The children who played with puzzles performed better than those who did not, on tasks that assessed their ability to rotate and translate shapes,” says Susan Levine, professor of psychology at the University of Chicago and a leading expert on mathematics development in young children.

The ability to mentally transform shapes is an important predictor of STEM (Science, Technology, Engineering and Mathematics) course-taking, degrees and careers in older children. Activities such as early puzzle play may lay the groundwork for the development of this ability, according to the study that is the first to look at puzzle play in a naturalistic setting.
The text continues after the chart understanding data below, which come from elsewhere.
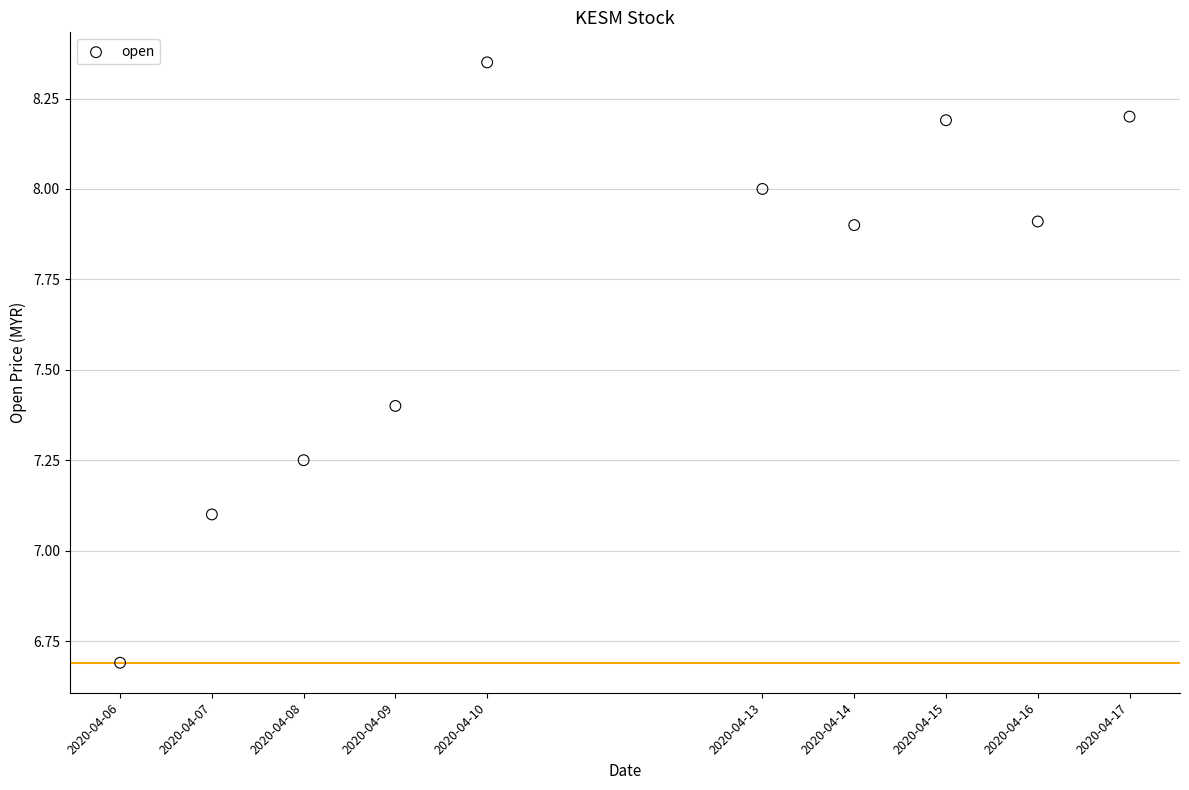

What Y value in the scatter plot is closest to 7?

7.1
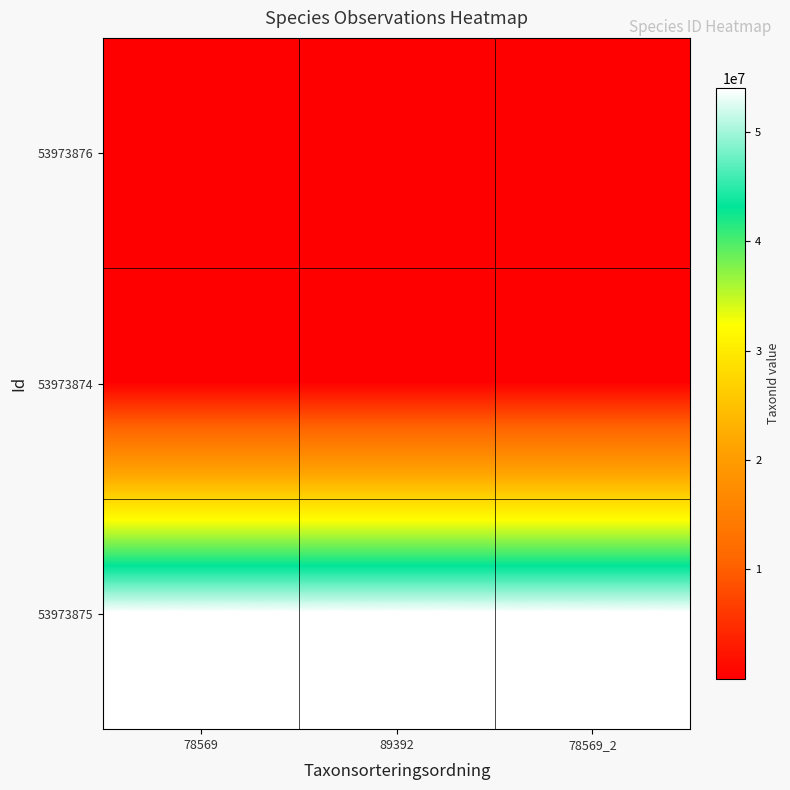

What is the maximum value shown in the chart?

53973876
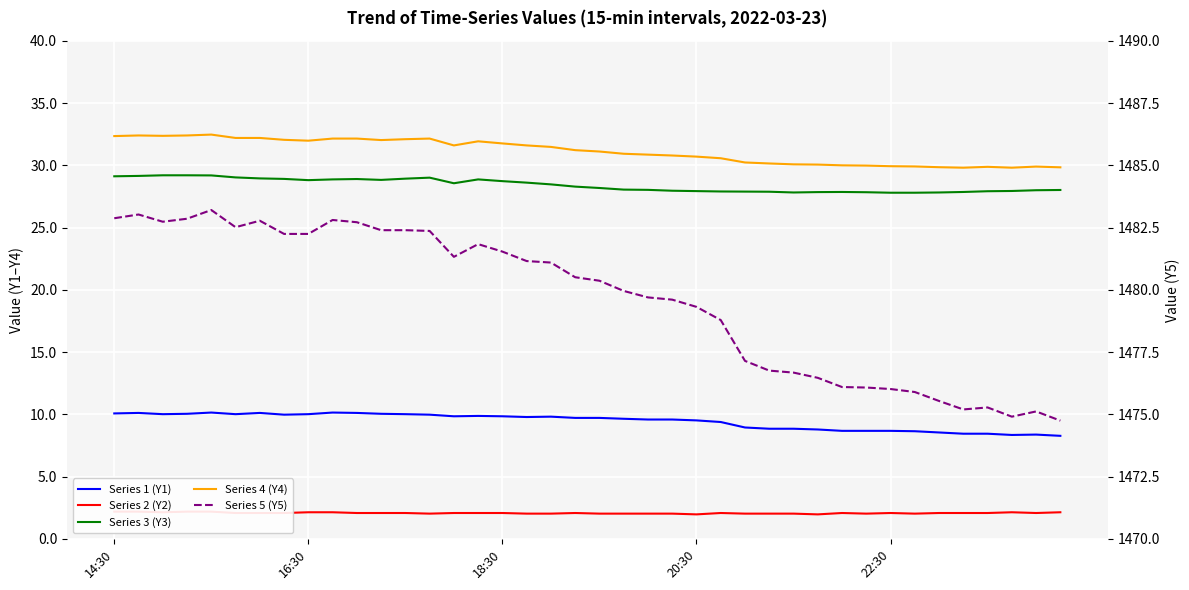

What position from the left is 19?

20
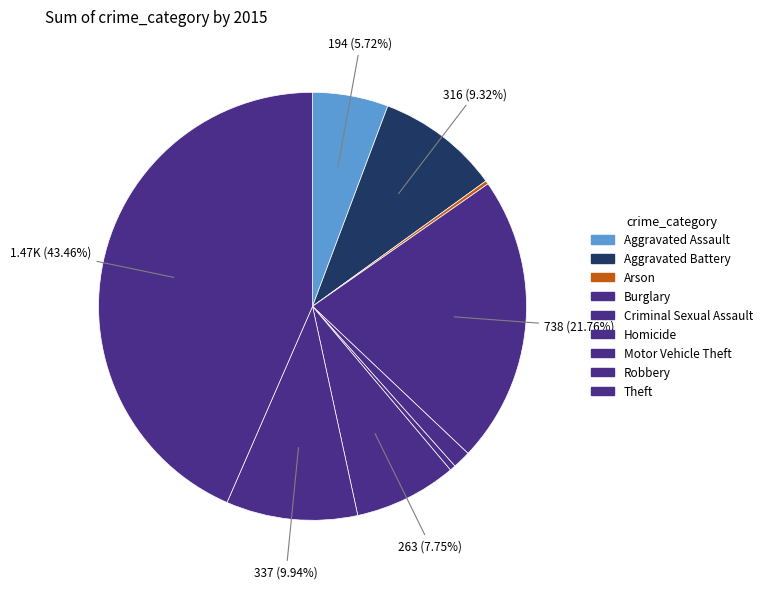

To the nearest percent, what percentage of the pie is Criminal Sexual Assault?

1%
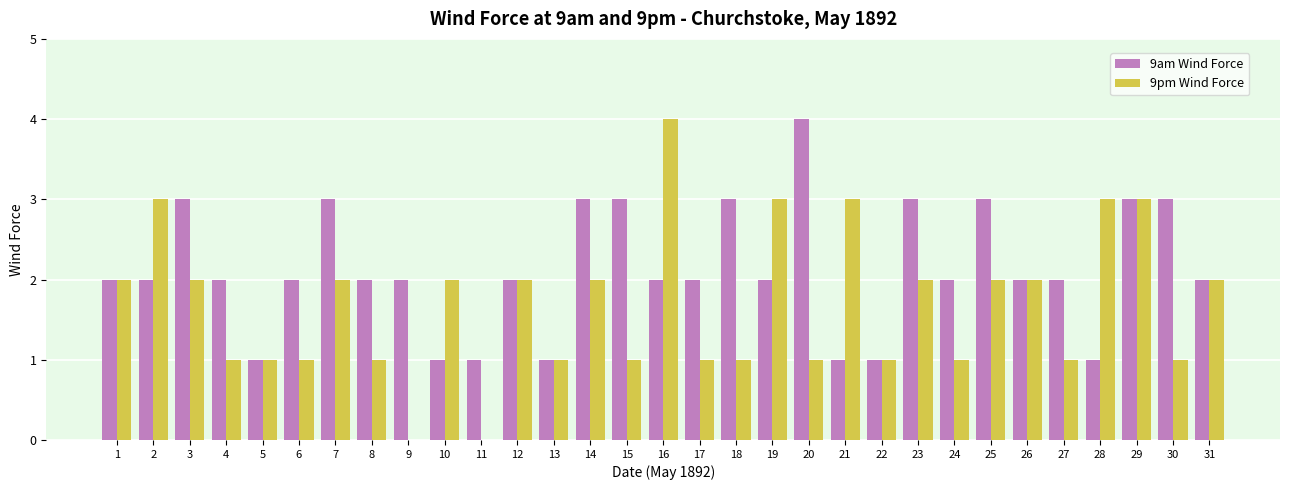

What is the sum of the 9pm Wind Force values at 25 and 22?

3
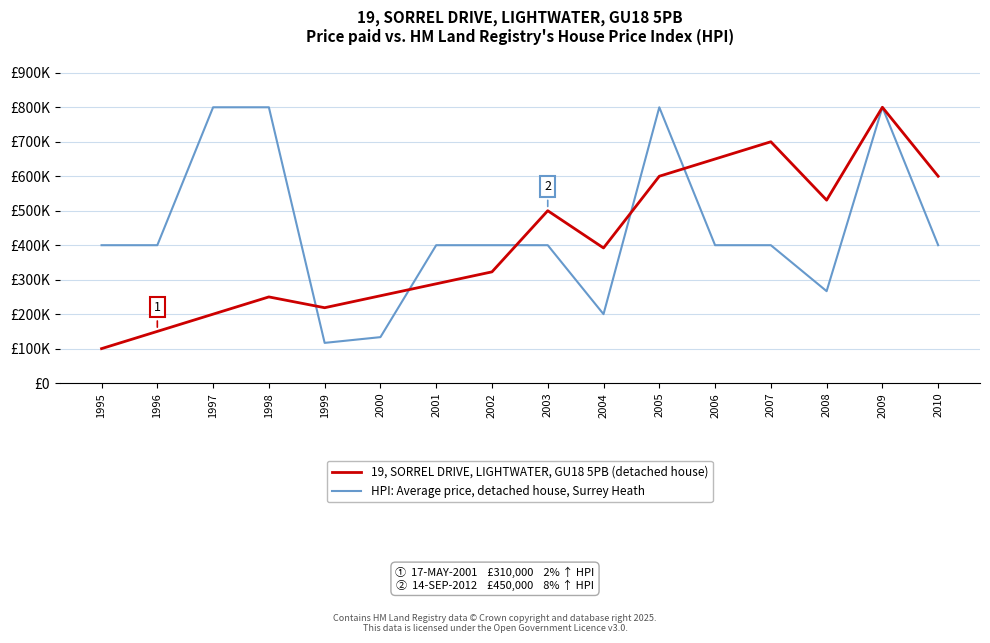

Does the chart have visible grid lines?

Yes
For the research, 53 child-parent pairs from diverse socioeconomic backgrounds participated in a longitudinal study, in which researchers video-recorded parent-child interactions for 90-minute sessions that occurred every four months between 26 and 46 months of age.

The parents were asked to interact with their children as they normally would—about half of the children in the study were observed playing with puzzles at least once and higher-income parents tended to engage children with puzzles more frequently.

Both boys and girls who played with puzzles had better spatial skills, but boys played with more complicated puzzles than girls, and the parents of boys provided more spatial language during puzzle play and were more engaged in play than the parents of girls.

Boys also performed better than girls on a mental transformation task given at 54 months of age.

“Further study is needed to determine if the puzzle play and the language children hear about spatial concepts are casually related to the development of spatial skills—and to examine why there is a sex difference in the difficulty of the puzzles played with and in the parents’ interactions with boys and girls.” Levine says.